## Assigned task
Write out the listing below as a JSON array of strings, one string per line, with blank lines dropped. Leave the pictures out.

-------- Source material

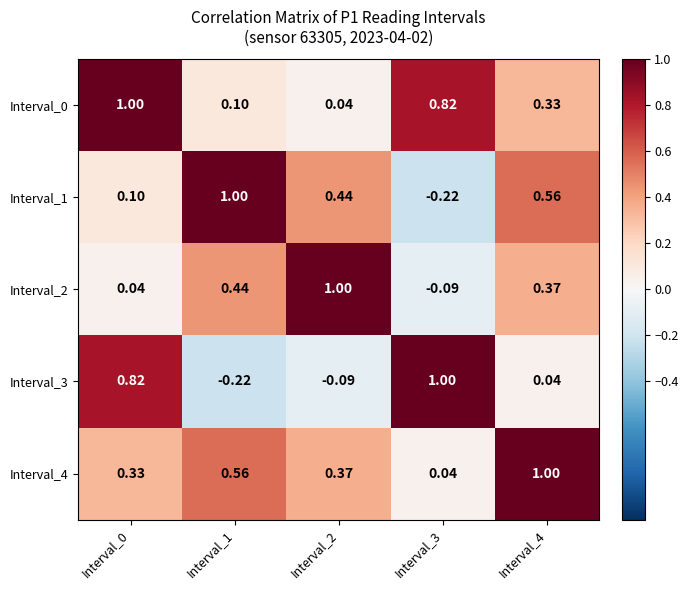

Is the value of Interval_2 at Interval_4 greater than the value of Interval_4 at Interval_0?

Yes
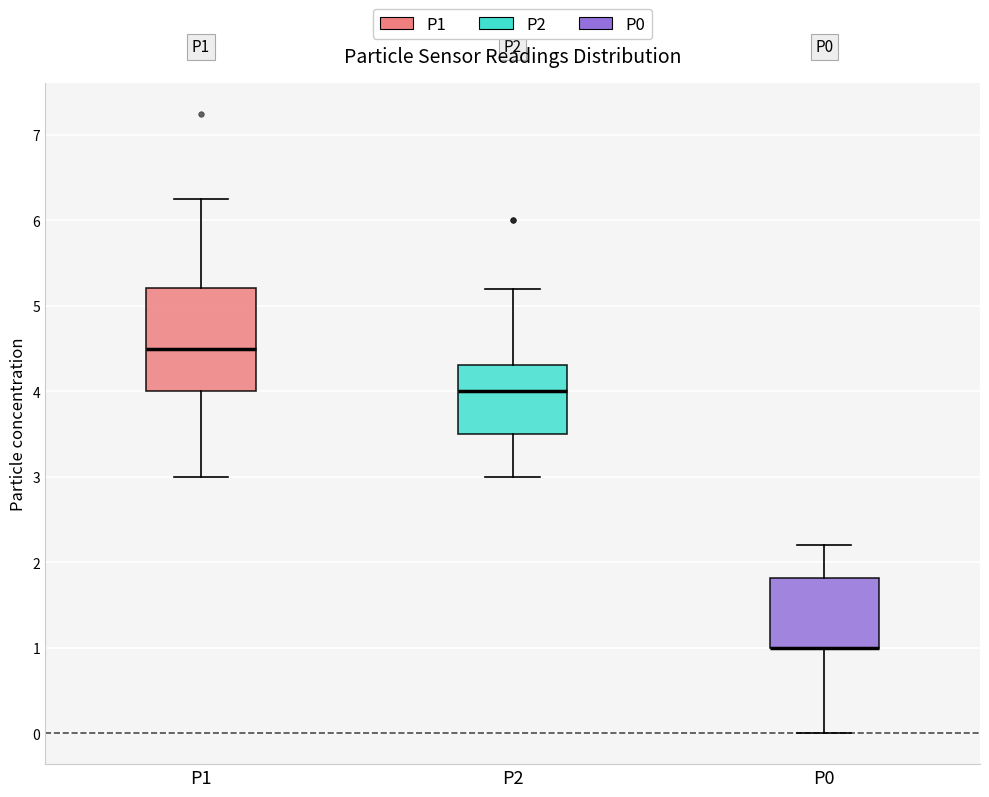

Reading left to right, transcribe this box plot: for each box, give where its median line is, the range the box spans, and where its two whiskers end, as read against the y-axis. The values are not printed on the chart, so give them approximately, as read against the axis.

P1: median 4.5, box 4.0 to 5.2, whiskers 3.0 to 6.3
P2: median 4.0, box 3.5 to 4.3, whiskers 3.0 to 5.2
P0: median 1.0 (drawn on the box's lower edge), box 1.0 to 1.8, whiskers 0.0 to 2.2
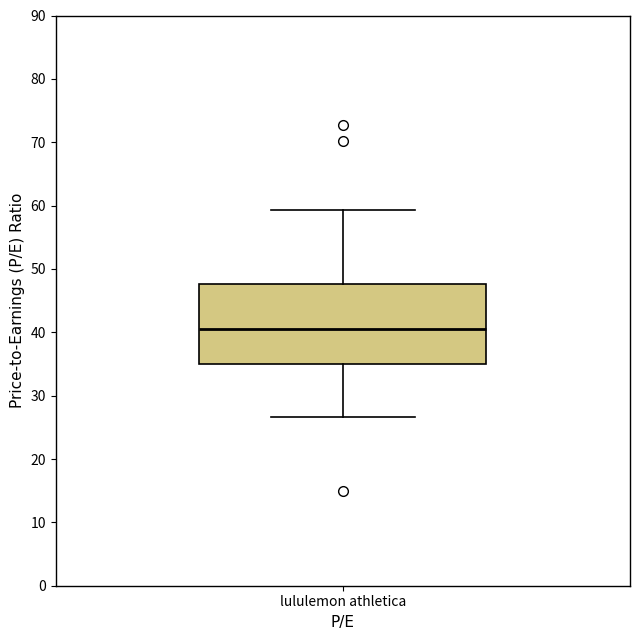

Read this box plot against the y-axis: the position of the median line, the range covered by the box, and the ends of both whiskers. The values are not printed on the chart, so give them approximately, as read against the axis.

median 40, box 35 to 48, whiskers 27 to 59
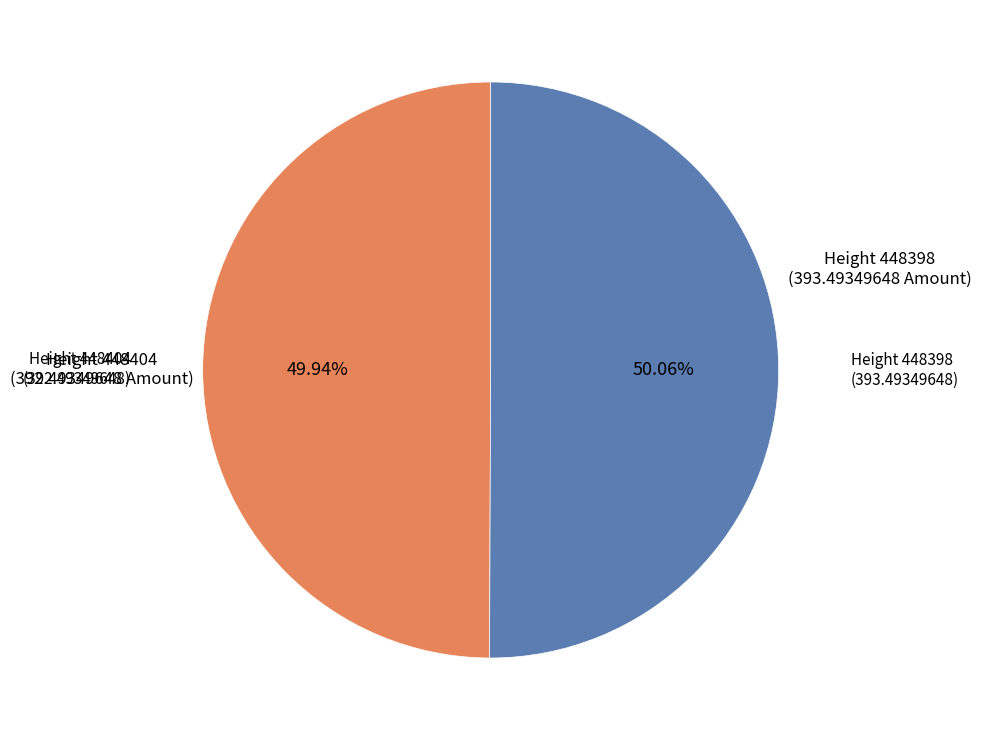

How many slices are in this pie chart?

2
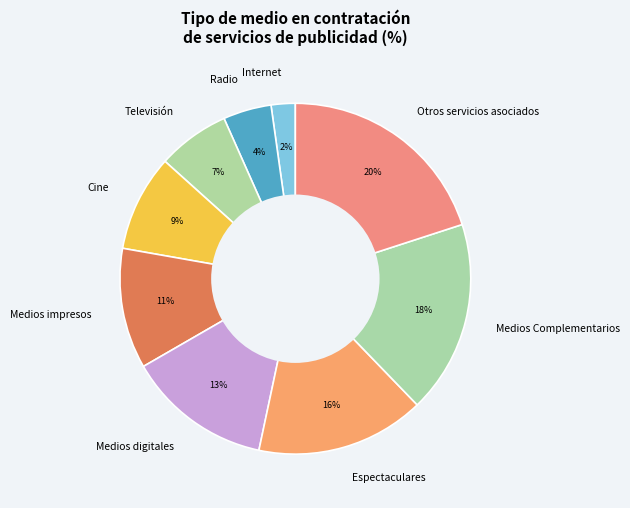

To the nearest percent, what is the difference between the Internet and Medios Complementarios slice percentages?

16%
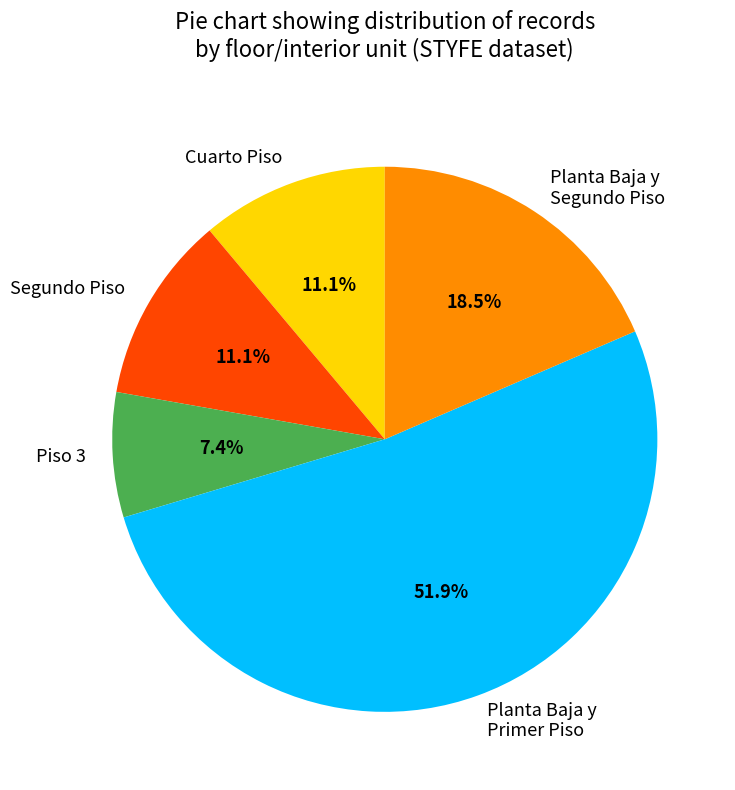

What is the smallest slice in the pie chart?

Piso 3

----------------

## Completed task
[
  "Is the value of Interval_2 at Interval_4 greater than the value of Interval_4 at Interval_0?",
  "Yes",
  "Reading left to right, transcribe this box plot: for each box, give where its median line is, the range the box spans, and where its two whiskers end, as read against the y-axis. The values are not printed on the chart, so give them approximately, as read against the axis.",
  "P1: median 4.5, box 4.0 to 5.2, whiskers 3.0 to 6.3",
  "P2: median 4.0, box 3.5 to 4.3, whiskers 3.0 to 5.2",
  "P0: median 1.0 (drawn on the box's lower edge), box 1.0 to 1.8, whiskers 0.0 to 2.2",
  "Read this box plot against the y-axis: the position of the median line, the range covered by the box, and the ends of both whiskers. The values are not printed on the chart, so give them approximately, as read against the axis.",
  "median 40, box 35 to 48, whiskers 27 to 59",
  "How many slices are in this pie chart?",
  "2",
  "To the nearest percent, what is the difference between the Internet and Medios Complementarios slice percentages?",
  "16%",
  "What is the smallest slice in the pie chart?",
  "Piso 3"
]